[WHAT IS EXPECTED] In how many lines of the records below does the word "capsicum" appear? Reply with the number only.

==== SUPPLIED DATA

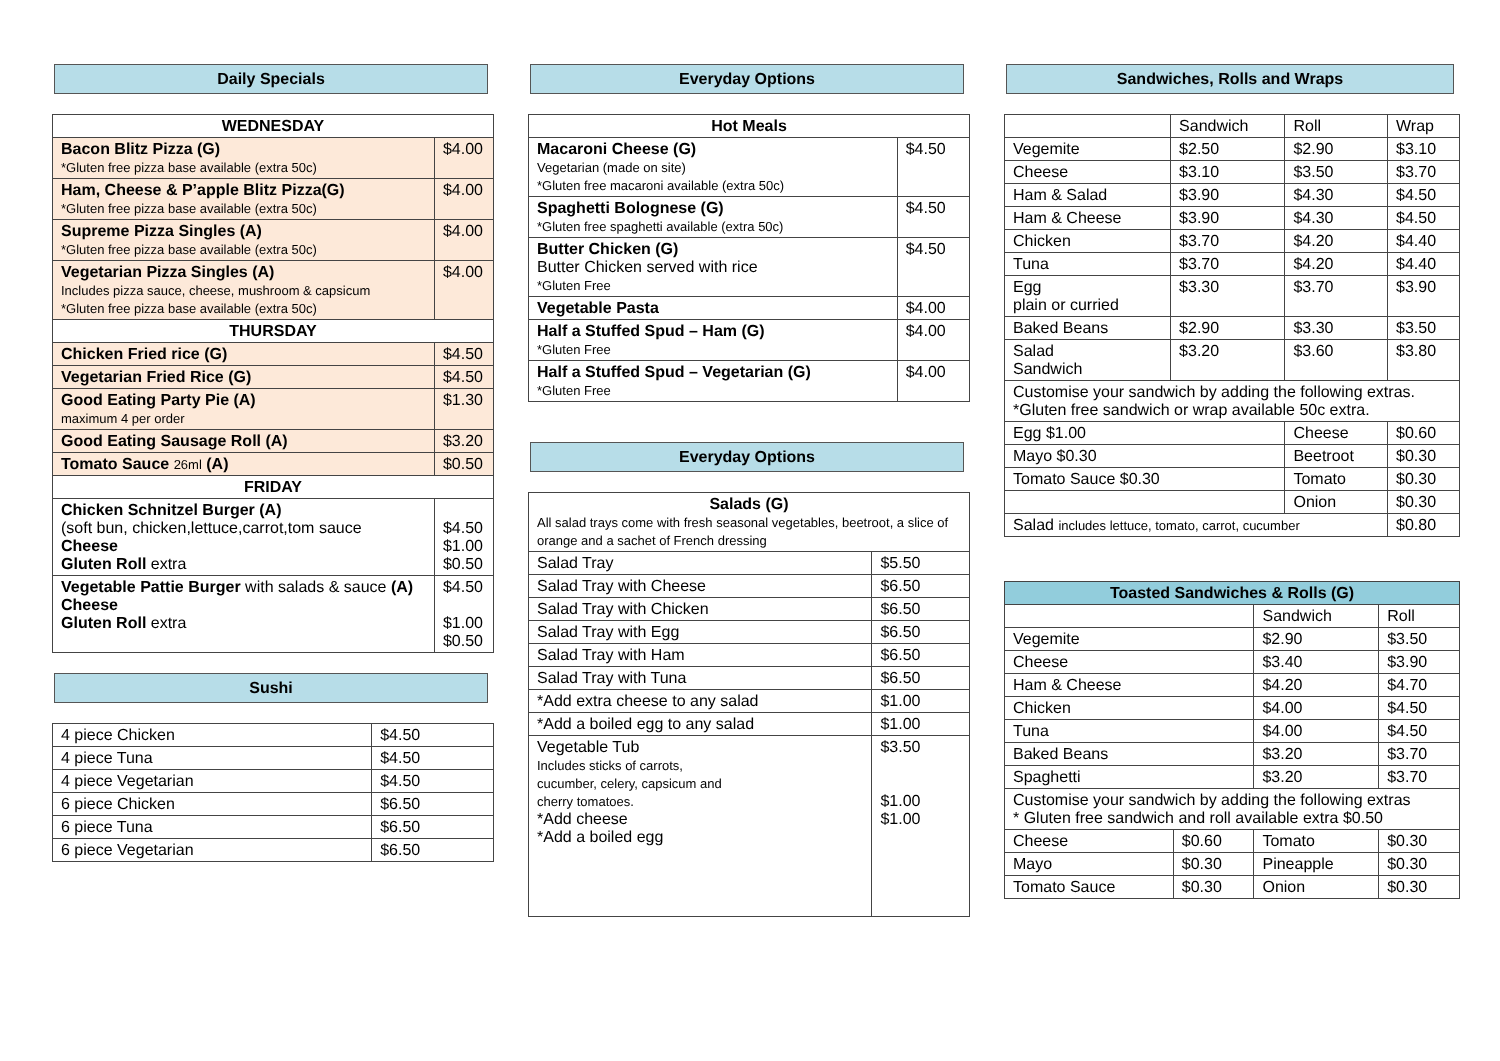Daily Specials
| WEDNESDAY | |
| --- | --- |
| Bacon Blitz Pizza (G) *Gluten free pizza base available (extra 50c) | $4.00 |
| Ham, Cheese & P’apple Blitz Pizza(G) *Gluten free pizza base available (extra 50c) | $4.00 |
| Supreme Pizza Singles (A) *Gluten free pizza base available (extra 50c) | $4.00 |
| Vegetarian Pizza Singles (A) Includes pizza sauce, cheese, mushroom & capsicum *Gluten free pizza base available (extra 50c) | $4.00 |
| THURSDAY | |
| Chicken Fried rice (G) | $4.50 |
| Vegetarian Fried Rice (G) | $4.50 |
| Good Eating Party Pie (A) maximum 4 per order | $1.30 |
| Good Eating Sausage Roll (A) | $3.20 |
| Tomato Sauce 26ml (A) | $0.50 |
| FRIDAY | |
| Chicken Schnitzel Burger (A) (soft bun, chicken,lettuce,carrot,tom sauce Cheese Gluten Roll extra | $4.50 $1.00 $0.50 |
| Vegetable Pattie Burger with salads & sauce (A) Cheese Gluten Roll extra | $4.50 $1.00 $0.50 |
Sushi
| 4 piece Chicken | $4.50 |
| 4 piece Tuna | $4.50 |
| 4 piece Vegetarian | $4.50 |
| 6 piece Chicken | $6.50 |
| 6 piece Tuna | $6.50 |
| 6 piece Vegetarian | $6.50 |
Everyday Options
| Hot Meals | |
| --- | --- |
| Macaroni Cheese (G) Vegetarian (made on site) *Gluten free macaroni available (extra 50c) | $4.50 |
| Spaghetti Bolognese (G) *Gluten free spaghetti available (extra 50c) | $4.50 |
| Butter Chicken (G) Butter Chicken served with rice *Gluten Free | $4.50 |
| Vegetable Pasta | $4.00 |
| Half a Stuffed Spud – Ham (G) *Gluten Free | $4.00 |
| Half a Stuffed Spud – Vegetarian (G) *Gluten Free | $4.00 |
Everyday Options
| Salads (G) All salad trays come with fresh seasonal vegetables, beetroot, a slice of orange and a sachet of French dressing | |
| Salad Tray | $5.50 |
| Salad Tray with Cheese | $6.50 |
| Salad Tray with Chicken | $6.50 |
| Salad Tray with Egg | $6.50 |
| Salad Tray with Ham | $6.50 |
| Salad Tray with Tuna | $6.50 |
| *Add extra cheese to any salad | $1.00 |
| *Add a boiled egg to any salad | $1.00 |
| Vegetable Tub Includes sticks of carrots, cucumber, celery, capsicum and cherry tomatoes. *Add cheese *Add a boiled egg | $3.50 $1.00 $1.00 |
Sandwiches, Rolls and Wraps
| | Sandwich | Roll | Wrap |
| Vegemite | $2.50 | $2.90 | $3.10 |
| Cheese | $3.10 | $3.50 | $3.70 |
| Ham & Salad | $3.90 | $4.30 | $4.50 |
| Ham & Cheese | $3.90 | $4.30 | $4.50 |
| Chicken | $3.70 | $4.20 | $4.40 |
| Tuna | $3.70 | $4.20 | $4.40 |
| Egg plain or curried | $3.30 | $3.70 | $3.90 |
| Baked Beans | $2.90 | $3.30 | $3.50 |
| Salad Sandwich | $3.20 | $3.60 | $3.80 |
| Customise your sandwich by adding the following extras. *Gluten free sandwich or wrap available 50c extra. | | | |
| Egg $1.00 | | Cheese | $0.60 |
| Mayo $0.30 | | Beetroot | $0.30 |
| Tomato Sauce $0.30 | | Tomato | $0.30 |
| | | Onion | $0.30 |
| Salad includes lettuce, tomato, carrot, cucumber | | | $0.80 |
| Toasted Sandwiches & Rolls (G) | | | |
| --- | --- | --- | --- |
| | | Sandwich | Roll |
| Vegemite | | $2.90 | $3.50 |
| Cheese | | $3.40 | $3.90 |
| Ham & Cheese | | $4.20 | $4.70 |
| Chicken | | $4.00 | $4.50 |
| Tuna | | $4.00 | $4.50 |
| Baked Beans | | $3.20 | $3.70 |
| Spaghetti | | $3.20 | $3.70 |
| Customise your sandwich by adding the following extras * Gluten free sandwich and roll available extra $0.50 | | | |
| Cheese | $0.60 | Tomato | $0.30 |
| Mayo | $0.30 | Pineapple | $0.30 |
| Tomato Sauce | $0.30 | Onion | $0.30 |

========

[RESPONSE FOR THIS EXERCISE] 2